34. In refinancing deals, the public sector can end up with more risk, without commensurate reductions in their charges. At the Norfolk and Norwich University Hospital Trust the PFI consortium made a windfall profit of £115m and increased their annual rate of return to investors from 19% to 60%. The new deal left the hospital with a longer contract and greater potential liabilities of up to £273 million, if the contract was terminated early. The deal was described by the Commons' public accounts committee as "the unacceptable face of capitalism."
Question 7: Would public sector investment in the last decade have been lower without Private Finance? If so, by how much?
35. No. The decision to use private finance is a political decision and the credit crisis has amply demonstrated that when a government decides to borrow very large sums, it is well able to do so. Governments have chosen to use the private sector as an intermediary for their borrowing for infrastructure projects and to bundle in services rather than provide much cheaper funding through public borrowing.

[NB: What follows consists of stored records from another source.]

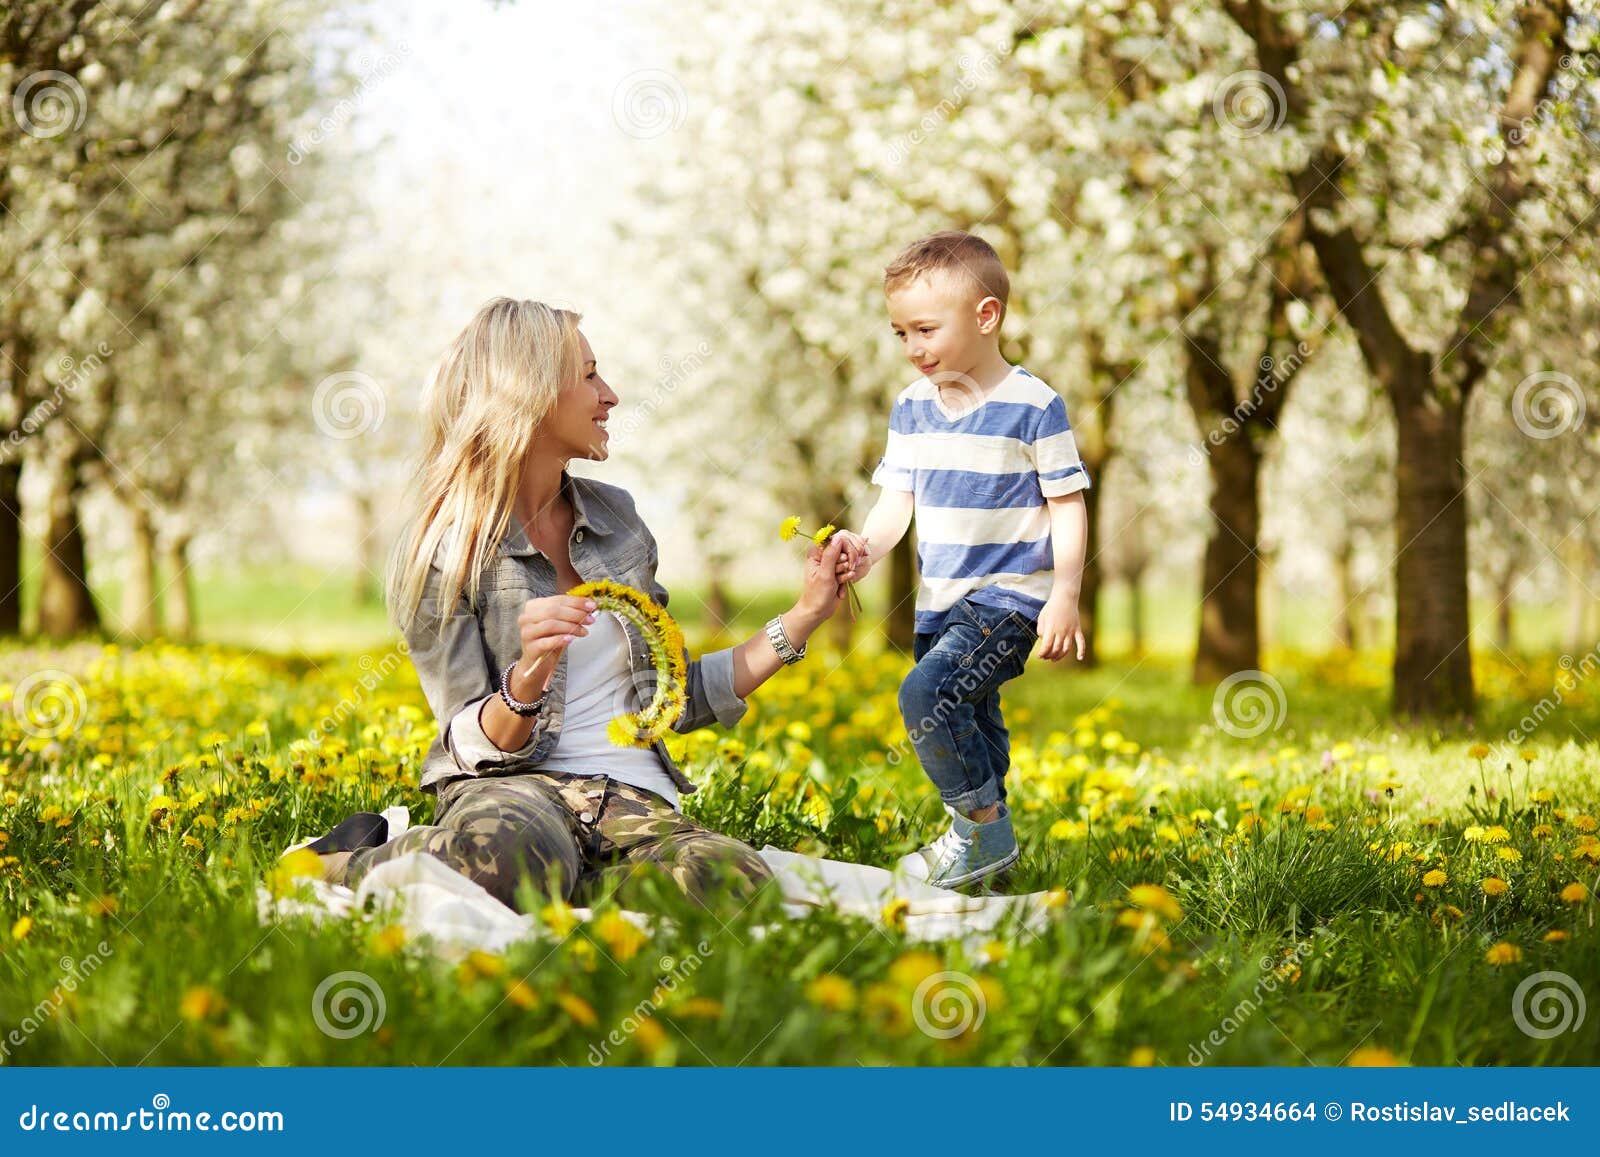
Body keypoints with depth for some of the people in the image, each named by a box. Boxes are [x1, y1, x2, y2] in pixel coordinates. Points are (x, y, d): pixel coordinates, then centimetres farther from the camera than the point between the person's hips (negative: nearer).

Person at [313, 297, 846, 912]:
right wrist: (526, 683, -25)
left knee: (734, 879, -33)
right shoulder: (442, 548, -1)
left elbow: (676, 698, 22)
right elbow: (474, 748, -4)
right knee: (511, 851, -45)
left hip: (635, 796, 5)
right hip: (511, 789, -5)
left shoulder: (614, 515, 16)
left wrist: (805, 616, 16)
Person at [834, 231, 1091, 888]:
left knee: (926, 695, -22)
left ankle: (983, 829, -7)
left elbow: (1068, 506, -8)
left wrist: (1065, 598, -13)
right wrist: (866, 548, -16)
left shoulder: (1033, 405, -12)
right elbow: (897, 502, 5)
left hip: (1011, 595, -7)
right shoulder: (912, 407, 5)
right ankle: (984, 843, 30)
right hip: (941, 599, 7)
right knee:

Questions 8 and 9 together:
Question 8. How much impact has the financial crisis had on launching new Private Finance projects? Is the crisis likely to have a permanent effect on the Private Finance market?
Question 9: Are there realistic alternative roles for private finance than the current PFI-type private finance models? Should the UK be aiming for more diversity in private finance models? Would a national infrastructure bank (such as the proposed Dodd-Hagel NIB in the US) add any value in the UK? Should the public sector have a more hands-on role in financing and/or delivery?
36. UNISON's report Reclaiming the Initiative: Putting the Public Back into PFI (2009) shows how the reliance on private finance for public sector projects has exposed them to greater hazards and weaknesses as the financial crisis has deepened. The report proposes a move towards a publicly funded, design and build
programme which will ensure a more efficient and more flexible and ultimately more cost effective way of building public infrastructure. The key elements are to:
- by-pass the market restrictions currently holding up projects, by using direct investment, with publicly funded design and build schemes;
- remove soft services-such as cleaning and catering from existing PFI deals. This would be in line with an increasing body of evidence that they do not represent good value for money. In 2006, the Treasury toughened the criteria for including soft services, though it did not ban it outright. Then, in 2007, an NAO report found there was no evidence that including services within PFI contracts was better value than keeping them in public hands; and
- gradually bring existing operational PFI contracts into public ownership and halt further waves of PFI schemes.